The Kenyan Minister of Foreign Affairs also said that Kenyan diplomatic missions overseas had been the target of terrorist attacks and that the applicant's presence in Kenya constituted a major security risk. In those circumstances, the Kenyan Government were surprised that Greece, a State with which it enjoyed friendly relations, could knowingly have put Kenya in such a difficult position, exposing it to suspicion and the risk of attacks. Referring to the Greek Ambassador's role in the events, the Kenyan Government said that they had serious reservations about his credibility and requested his immediate recall.

The Kenyan Minister of Foreign Affairs added that the Kenyan authorities had played no part in the applicant's arrest and had had no say in the choice of his final destination. The Minister had not been informed of any operations by Turkish forces at the time of the applicant's departure and there had been no consultations between the Kenyan and Turkish Governments on the subject.

17.On the final day of his stay in Nairobi, the applicant was informed by the Greek Ambassador after the latter had returned from a meeting with the Kenyan Minister of Foreign Affairs that he was free to leave for the destination of his choice and that the Netherlands was prepared to accept him.

On 15 February 1999 Kenyan officials went to the Greek Embassy to take the applicant to the airport. The Greek Ambassador said that he wished to accompany the applicant to the airport in person and a discussion between the Ambassador and the Kenyan officials ensued. In the end, the applicant got into a car driven by a Kenyan official. On the way to the airport the car in which the applicant was travelling left the convoy and, taking a route reserved for security personnel in the international transit area of Nairobi Airport, took him to an aircraft in which Turkish officials were waiting for him. The applicant was then arrested after boarding the aircraft at approximately 8 p.m.

18.The Turkish courts had issued seven warrants for MrÖcalan's arrest and a wanted notice (“red notice”) had been circulated by Interpol. In each of those documents the applicant was accused of founding an armed gang in order to destroy the territorial integrity of the Turkish State and of instigating various terrorist acts that had resulted in loss of life.

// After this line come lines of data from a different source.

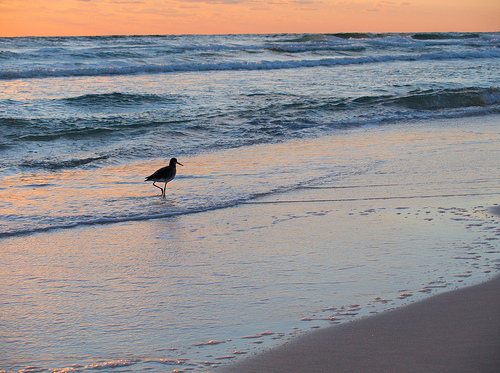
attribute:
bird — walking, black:
[143, 157, 191, 203]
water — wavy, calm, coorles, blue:
[4, 36, 498, 155]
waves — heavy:
[269, 32, 367, 57]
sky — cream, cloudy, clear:
[2, 2, 498, 32]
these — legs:
[161, 185, 170, 200]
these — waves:
[123, 41, 176, 50]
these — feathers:
[171, 165, 175, 168]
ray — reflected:
[252, 12, 286, 30]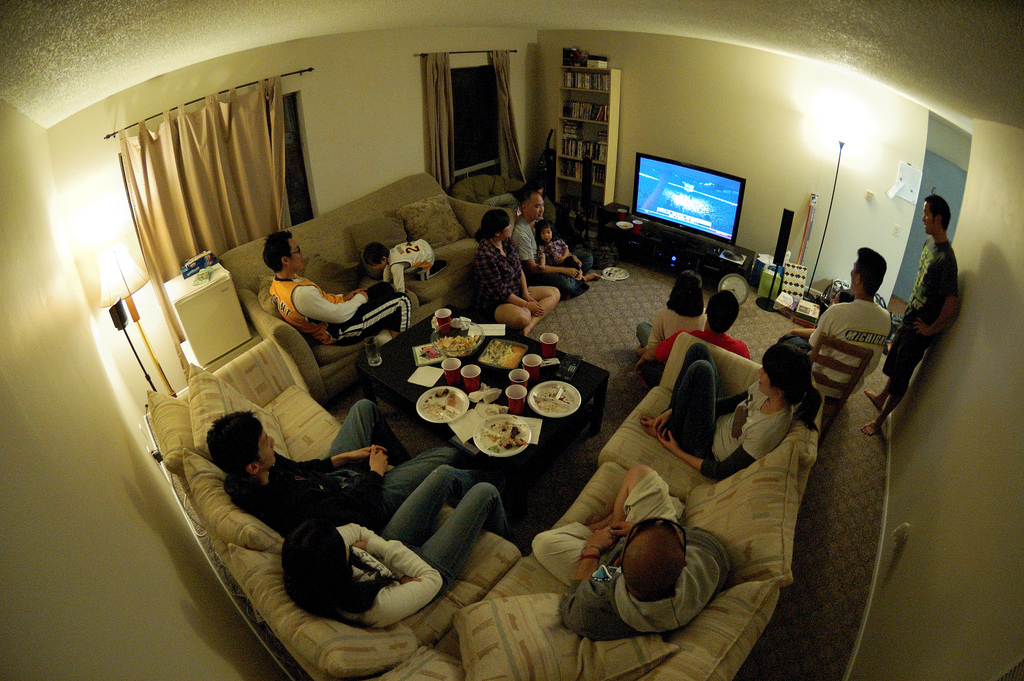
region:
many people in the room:
[106, 105, 999, 631]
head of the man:
[582, 491, 713, 625]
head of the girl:
[236, 475, 405, 640]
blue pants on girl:
[375, 452, 519, 561]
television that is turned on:
[604, 159, 794, 242]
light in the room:
[57, 183, 190, 403]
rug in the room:
[544, 262, 653, 365]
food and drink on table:
[302, 241, 660, 507]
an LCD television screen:
[625, 141, 765, 293]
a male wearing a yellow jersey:
[253, 225, 370, 350]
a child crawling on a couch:
[364, 228, 445, 308]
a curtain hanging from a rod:
[103, 82, 353, 261]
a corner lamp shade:
[73, 234, 206, 428]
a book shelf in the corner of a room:
[531, 54, 629, 251]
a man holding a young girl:
[512, 189, 593, 314]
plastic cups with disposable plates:
[413, 316, 601, 465]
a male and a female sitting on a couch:
[204, 377, 522, 638]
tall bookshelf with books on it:
[561, 54, 618, 201]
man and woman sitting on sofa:
[176, 407, 481, 627]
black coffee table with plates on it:
[363, 347, 597, 461]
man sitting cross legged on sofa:
[515, 462, 734, 631]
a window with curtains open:
[413, 50, 538, 188]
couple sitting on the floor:
[641, 268, 756, 360]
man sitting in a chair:
[786, 247, 930, 393]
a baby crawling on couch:
[352, 237, 463, 292]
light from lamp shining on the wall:
[796, 83, 904, 181]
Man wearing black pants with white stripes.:
[257, 222, 416, 349]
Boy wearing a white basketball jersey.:
[354, 236, 450, 294]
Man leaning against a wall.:
[857, 177, 968, 452]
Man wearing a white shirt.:
[781, 247, 896, 413]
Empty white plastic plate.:
[522, 377, 584, 417]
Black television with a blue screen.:
[624, 149, 748, 247]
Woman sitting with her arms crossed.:
[273, 459, 511, 634]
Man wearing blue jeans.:
[198, 395, 458, 535]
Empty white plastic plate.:
[411, 380, 472, 425]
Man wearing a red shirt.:
[640, 288, 755, 366]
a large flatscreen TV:
[632, 146, 747, 244]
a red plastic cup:
[460, 361, 483, 391]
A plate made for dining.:
[413, 383, 470, 426]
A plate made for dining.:
[473, 413, 532, 456]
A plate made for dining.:
[528, 378, 583, 418]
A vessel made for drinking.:
[441, 355, 462, 385]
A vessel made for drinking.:
[460, 361, 481, 396]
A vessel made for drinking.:
[503, 384, 529, 416]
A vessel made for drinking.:
[508, 367, 531, 393]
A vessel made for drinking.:
[521, 352, 542, 384]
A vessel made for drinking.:
[539, 333, 560, 360]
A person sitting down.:
[264, 228, 416, 347]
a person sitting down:
[675, 294, 821, 472]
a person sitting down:
[807, 253, 909, 375]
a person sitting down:
[889, 195, 976, 373]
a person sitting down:
[672, 285, 748, 378]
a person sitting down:
[655, 279, 742, 378]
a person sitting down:
[438, 177, 566, 358]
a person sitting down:
[333, 519, 414, 586]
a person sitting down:
[178, 361, 341, 521]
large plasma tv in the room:
[627, 144, 746, 234]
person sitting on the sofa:
[637, 332, 814, 469]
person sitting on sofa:
[514, 466, 737, 645]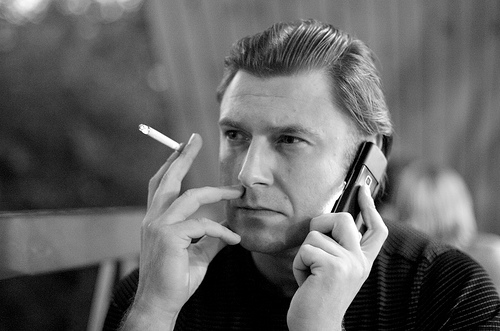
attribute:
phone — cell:
[334, 135, 404, 249]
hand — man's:
[124, 132, 268, 294]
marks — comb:
[282, 23, 349, 68]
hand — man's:
[114, 127, 258, 297]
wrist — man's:
[106, 293, 184, 329]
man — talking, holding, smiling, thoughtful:
[112, 15, 494, 328]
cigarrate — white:
[134, 122, 187, 153]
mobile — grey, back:
[330, 136, 391, 231]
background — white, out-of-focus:
[2, 3, 499, 234]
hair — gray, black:
[216, 22, 389, 137]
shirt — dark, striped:
[108, 222, 500, 331]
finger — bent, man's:
[151, 132, 389, 259]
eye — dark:
[220, 123, 301, 149]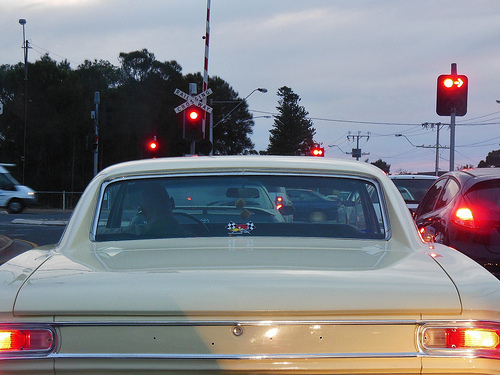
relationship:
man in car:
[97, 182, 197, 236] [0, 150, 499, 373]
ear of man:
[168, 194, 176, 209] [96, 183, 191, 237]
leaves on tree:
[3, 48, 318, 177] [256, 78, 328, 159]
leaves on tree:
[282, 99, 306, 119] [254, 83, 320, 154]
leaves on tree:
[0, 48, 317, 177] [105, 59, 159, 161]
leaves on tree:
[0, 49, 253, 205] [2, 57, 102, 191]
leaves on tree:
[0, 49, 253, 205] [94, 48, 183, 166]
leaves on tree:
[0, 49, 253, 205] [176, 74, 253, 151]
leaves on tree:
[0, 49, 253, 205] [263, 86, 315, 153]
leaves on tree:
[0, 48, 317, 177] [269, 73, 317, 160]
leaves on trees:
[0, 47, 259, 193] [2, 45, 316, 223]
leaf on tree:
[273, 107, 283, 112] [263, 87, 325, 157]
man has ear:
[127, 180, 194, 236] [136, 206, 148, 221]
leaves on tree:
[267, 84, 324, 155] [257, 81, 326, 151]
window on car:
[92, 162, 408, 251] [54, 165, 489, 368]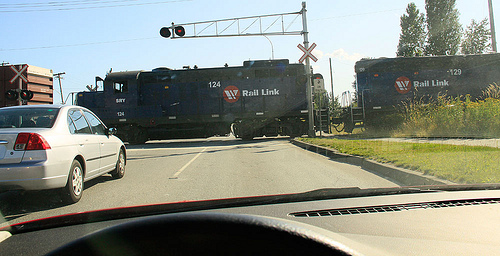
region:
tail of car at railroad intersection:
[2, 130, 127, 187]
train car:
[91, 75, 307, 126]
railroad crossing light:
[284, 6, 339, 137]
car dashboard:
[198, 216, 499, 250]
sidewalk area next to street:
[339, 119, 496, 186]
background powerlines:
[57, 69, 82, 94]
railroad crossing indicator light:
[4, 60, 36, 105]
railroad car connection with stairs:
[316, 105, 371, 131]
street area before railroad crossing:
[162, 137, 300, 185]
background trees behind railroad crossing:
[390, 16, 488, 56]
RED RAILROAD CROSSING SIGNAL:
[154, 21, 189, 41]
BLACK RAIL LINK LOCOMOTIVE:
[73, 56, 332, 143]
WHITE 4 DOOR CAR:
[1, 98, 128, 200]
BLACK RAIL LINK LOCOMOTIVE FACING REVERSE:
[345, 53, 499, 122]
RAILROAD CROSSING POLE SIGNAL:
[6, 62, 35, 106]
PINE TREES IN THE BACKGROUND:
[394, 0, 486, 54]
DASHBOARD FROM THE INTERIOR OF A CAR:
[11, 189, 499, 254]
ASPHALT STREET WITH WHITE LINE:
[130, 147, 318, 196]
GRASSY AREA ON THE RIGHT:
[311, 133, 498, 178]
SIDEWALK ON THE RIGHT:
[361, 132, 498, 148]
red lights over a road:
[160, 19, 315, 45]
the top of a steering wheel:
[57, 214, 358, 250]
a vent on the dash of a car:
[312, 194, 494, 225]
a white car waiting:
[4, 105, 132, 185]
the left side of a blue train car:
[122, 63, 315, 128]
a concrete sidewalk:
[371, 131, 496, 165]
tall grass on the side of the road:
[410, 91, 497, 120]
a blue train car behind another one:
[365, 56, 498, 102]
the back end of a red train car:
[1, 54, 58, 99]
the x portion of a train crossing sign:
[292, 37, 320, 64]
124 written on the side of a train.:
[201, 77, 226, 92]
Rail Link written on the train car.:
[241, 85, 283, 100]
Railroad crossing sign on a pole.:
[293, 42, 323, 69]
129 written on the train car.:
[441, 66, 473, 81]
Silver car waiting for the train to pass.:
[3, 99, 135, 201]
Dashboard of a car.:
[13, 197, 483, 254]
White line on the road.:
[160, 143, 224, 184]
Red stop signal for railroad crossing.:
[153, 14, 315, 42]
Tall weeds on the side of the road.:
[409, 95, 499, 146]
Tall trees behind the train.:
[396, 5, 493, 50]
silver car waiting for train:
[2, 103, 131, 204]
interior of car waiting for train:
[5, 180, 485, 253]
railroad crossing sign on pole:
[295, 41, 319, 68]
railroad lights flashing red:
[152, 18, 192, 44]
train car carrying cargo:
[345, 54, 499, 119]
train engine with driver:
[70, 57, 307, 139]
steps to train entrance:
[314, 96, 334, 134]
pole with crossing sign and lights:
[5, 60, 32, 100]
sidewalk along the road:
[316, 132, 492, 148]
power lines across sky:
[0, 0, 498, 57]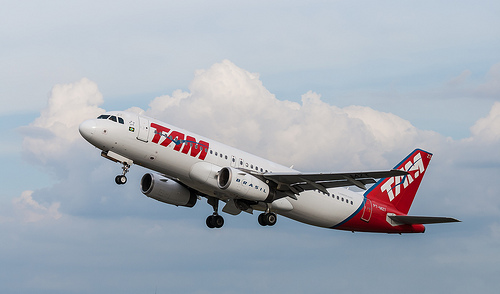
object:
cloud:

On the flight from Kenya to Turkey the applicant was accompanied by an army doctor from the moment of his arrest. A video recording and photographs taken of Mr Öcalan in the aircraft for use by the police were leaked to the press and published. In the meantime, the inmates of İmralı Prison were transferred to other prisons.

19.The applicant was kept blindfolded throughout the flight except when the Turkish officials wore masks. The blindfold was removed directly the officials put their masks on. According to the Government, the blindfold was removed as soon as the aircraft entered Turkish airspace.